I had not been at a mock trial meet until last year when Maddie and about one-fourth of the student body of her high school joined the mock trial team.

Here’s how it works. A “case” is put together at the state level in which a person is accused of a crime. Each mock trial team gets information about the case, including facts about the suspect, names of witnesses, facts about them and also evidence gathered on the case.

There are “lawyers” on the team who study the case and write up opening and closing statements and also questions for the witnesses. There are then “witnesses”— mock trial members who also study the facts of the case and portray one of the witnesses.

The mock trial competitions are held in real courtrooms, and usually a real judge holds court with real attorneys sitting as the “jury” and judging how the teams do.

The opening statements are made by two competing mock trial teams. They’re dressed as attorneys and have papers strewn on their tables like typical attorneys. They have lots of notes because they don’t know if they’re going to be the prosecutors or the defenders when they get to the competition.

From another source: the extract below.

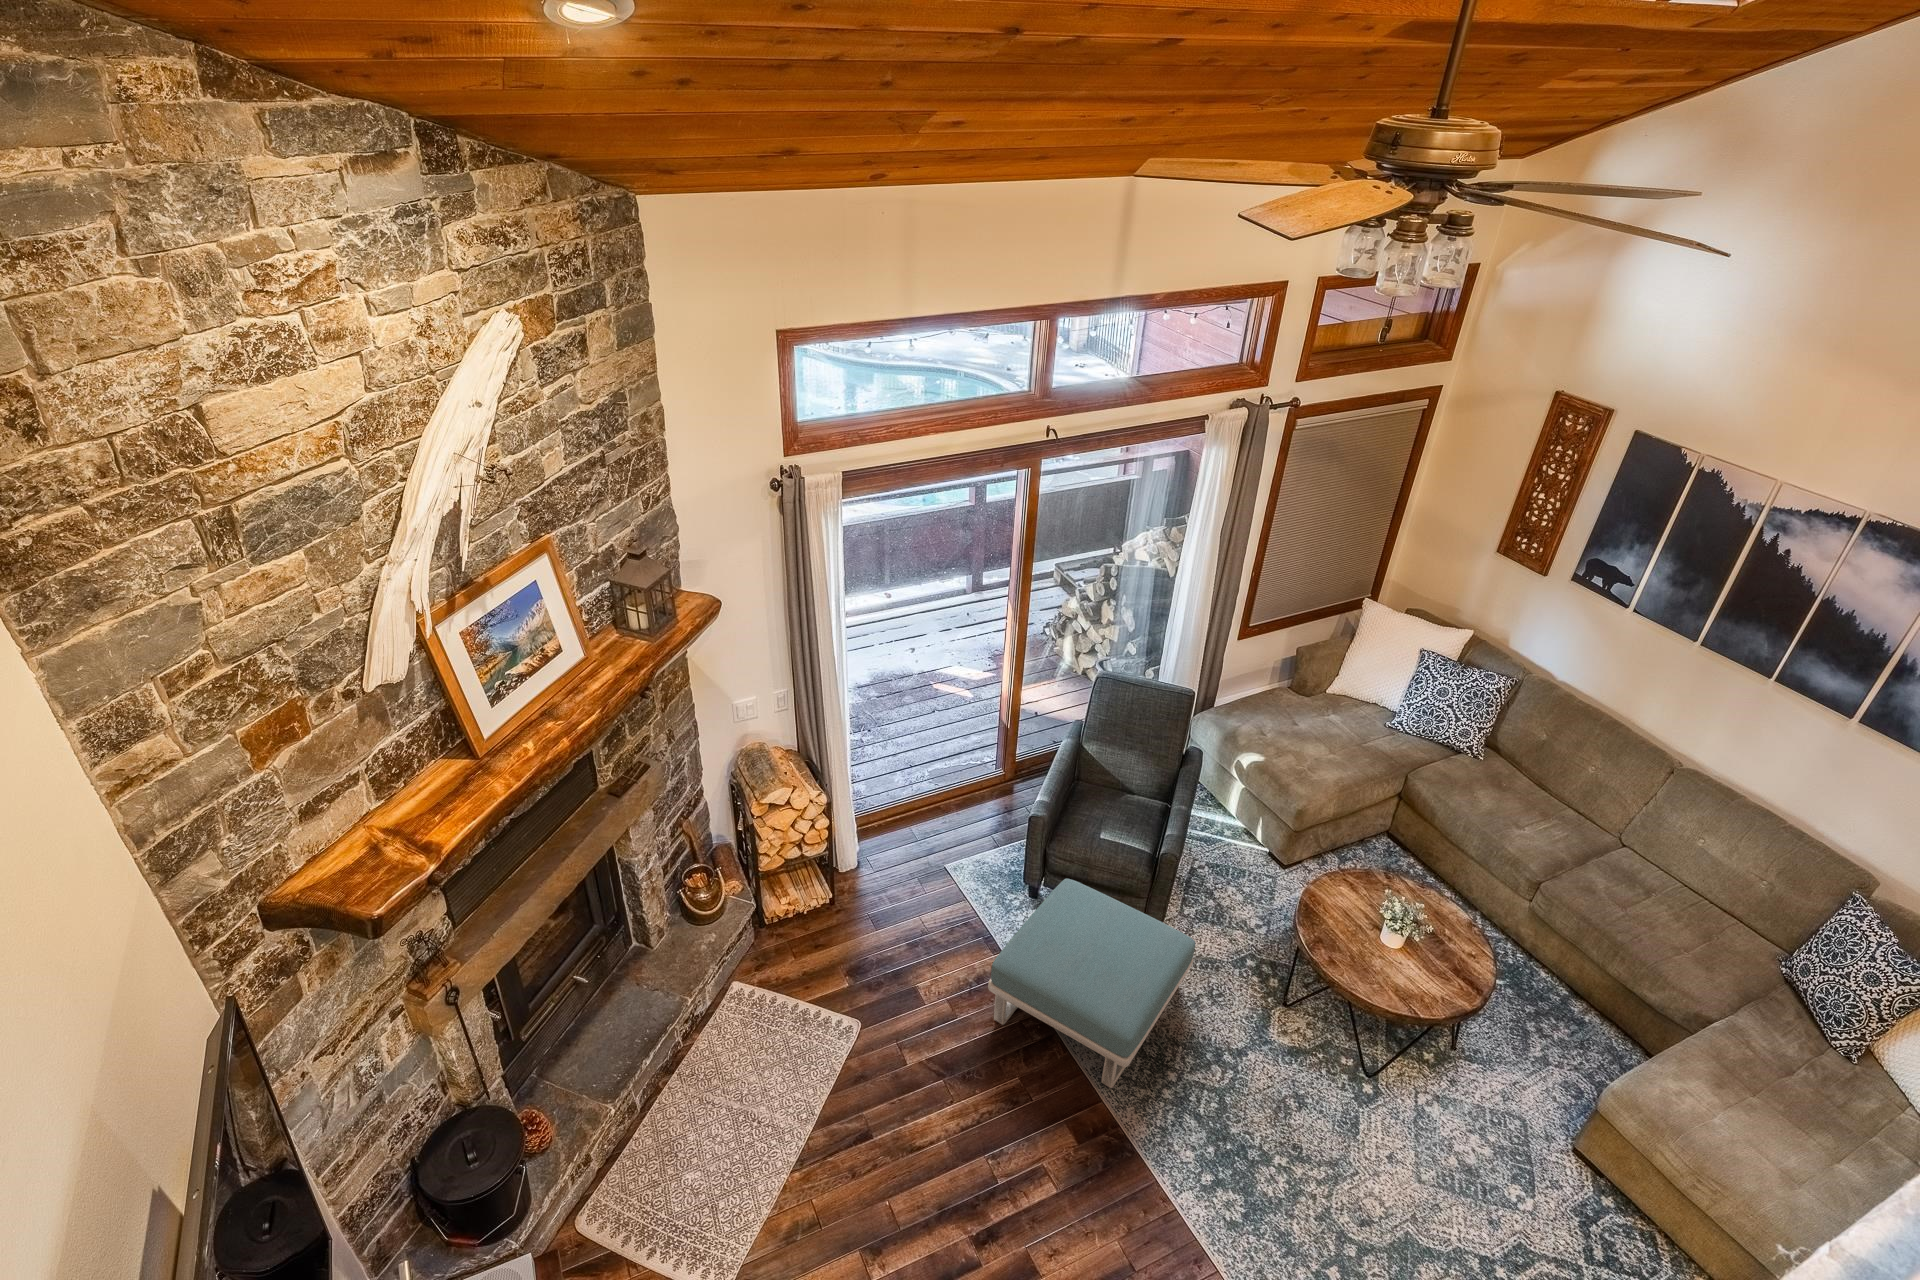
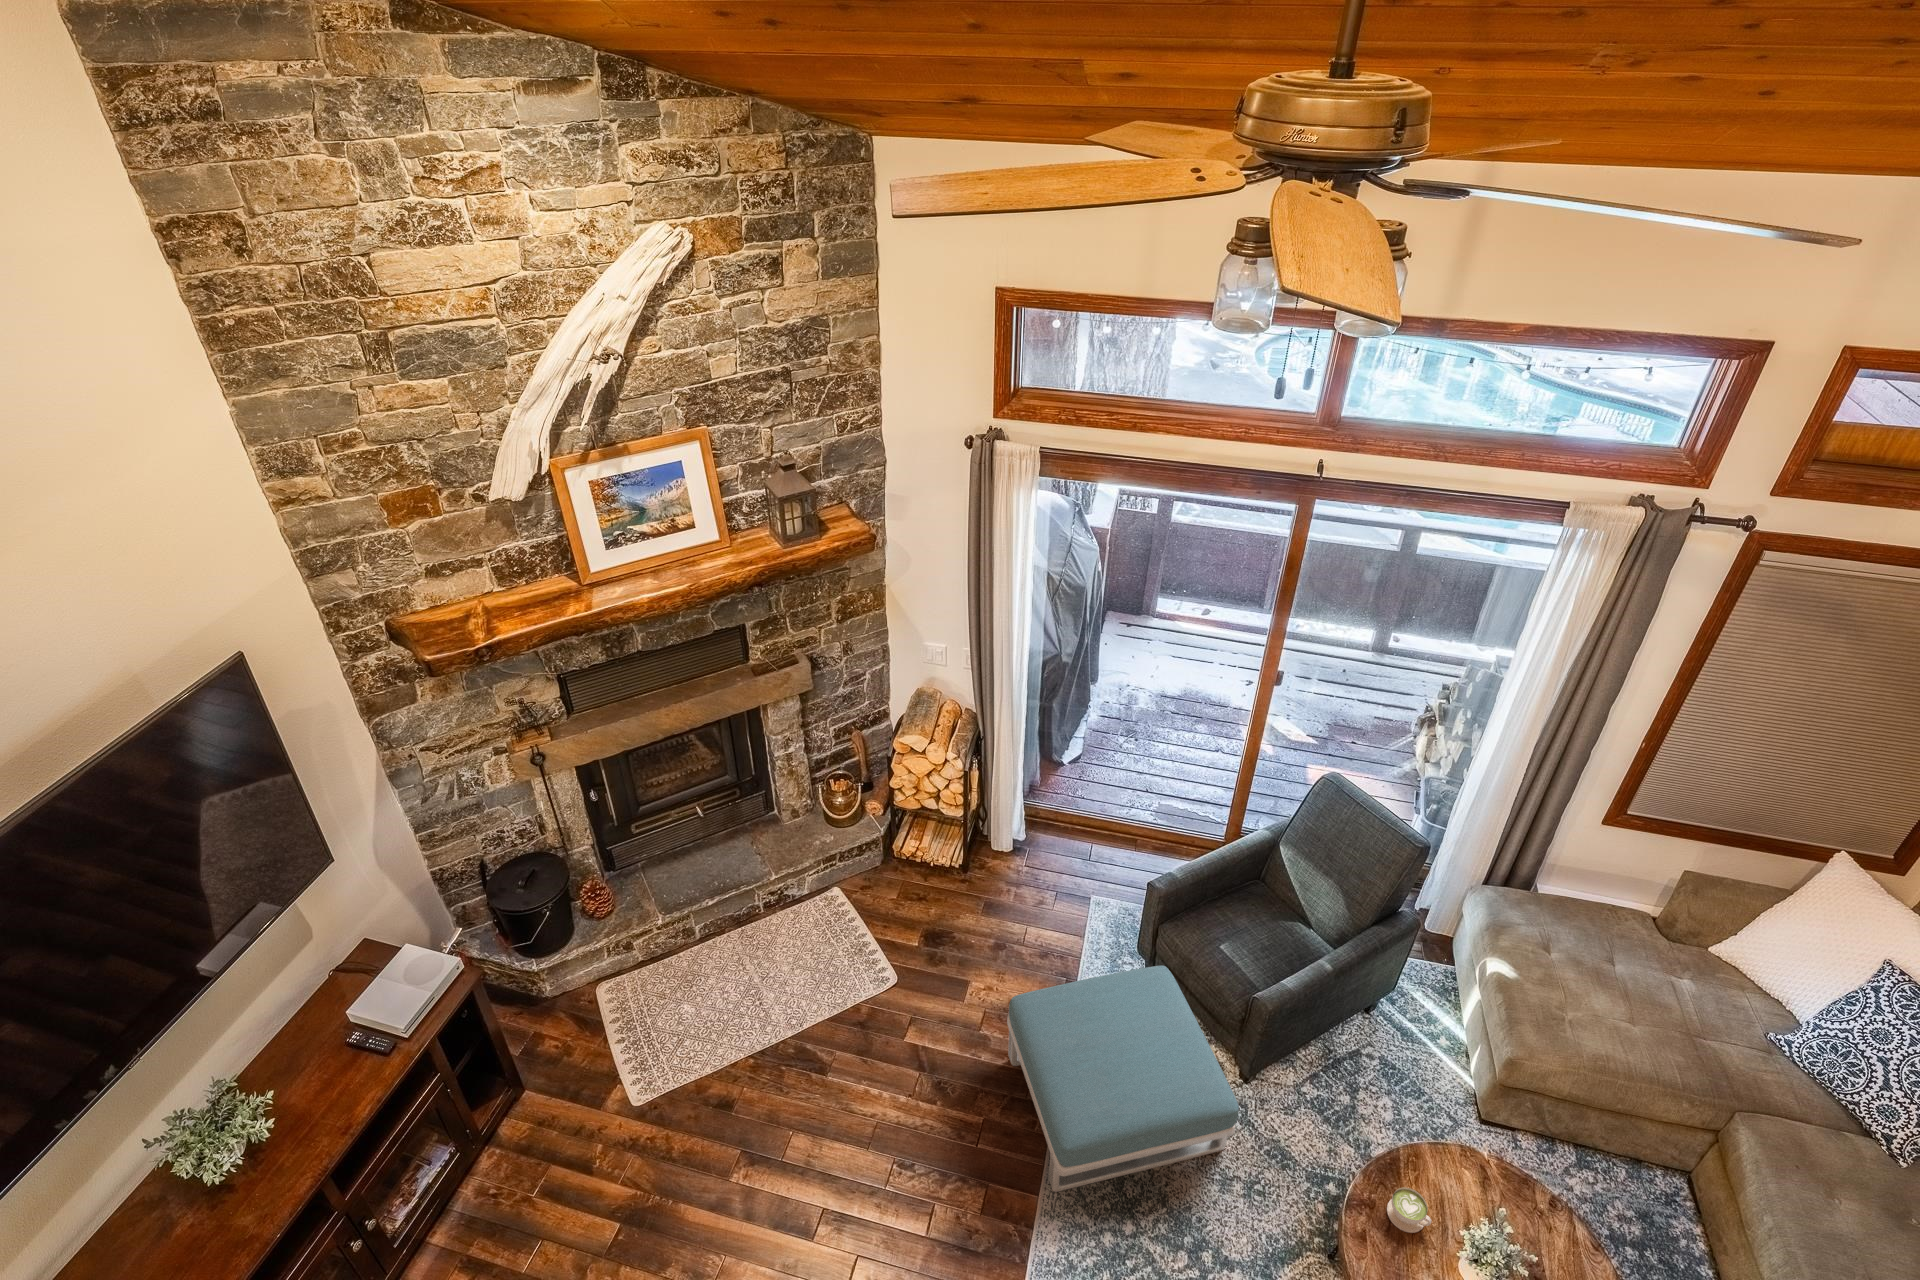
coffee cup: none [1331,914,1363,944] -> present [1387,1187,1432,1233]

If they draw the prosecution card, the witnesses on the team take on the identity of the prosecution. If they are assigned as the defense, their witnesses now are the witnesses for the defense — completely different people.

So the witnesses have to know how to answer questions on the witness stand from the viewpoint of two different people. The attorneys have to know the holes of both the prosecution and defense so they can win the case against the opposing team, whichever side they’re on.

It’s very entertaining to watch. The mock trial attorneys give very good opening statements to the judge and jury and expertly present exhibits that will help their case. The witnesses use their acting skills to take on the personality of whichever witness they’re supposed to be. Then there’s objections and cross examination. It gets to be quite the show.

All four teams of Maddie’s high school mock trial team advanced to the next level. This week they have been practicing different defenses and accusations not knowing who they’ll be for or against. If they win the next level they’ll compete against high school teams usually much larger than theirs. At least one of their teams usually gets to the highest level of competition in the state.

If you want to learn more about how a court case works and want to see kids use their debating, acting and extemporaneous speaking skills, attend a mock trial meet. It’s such a good experience, I don’t even mind that Maddie wins all the arguments I have with her.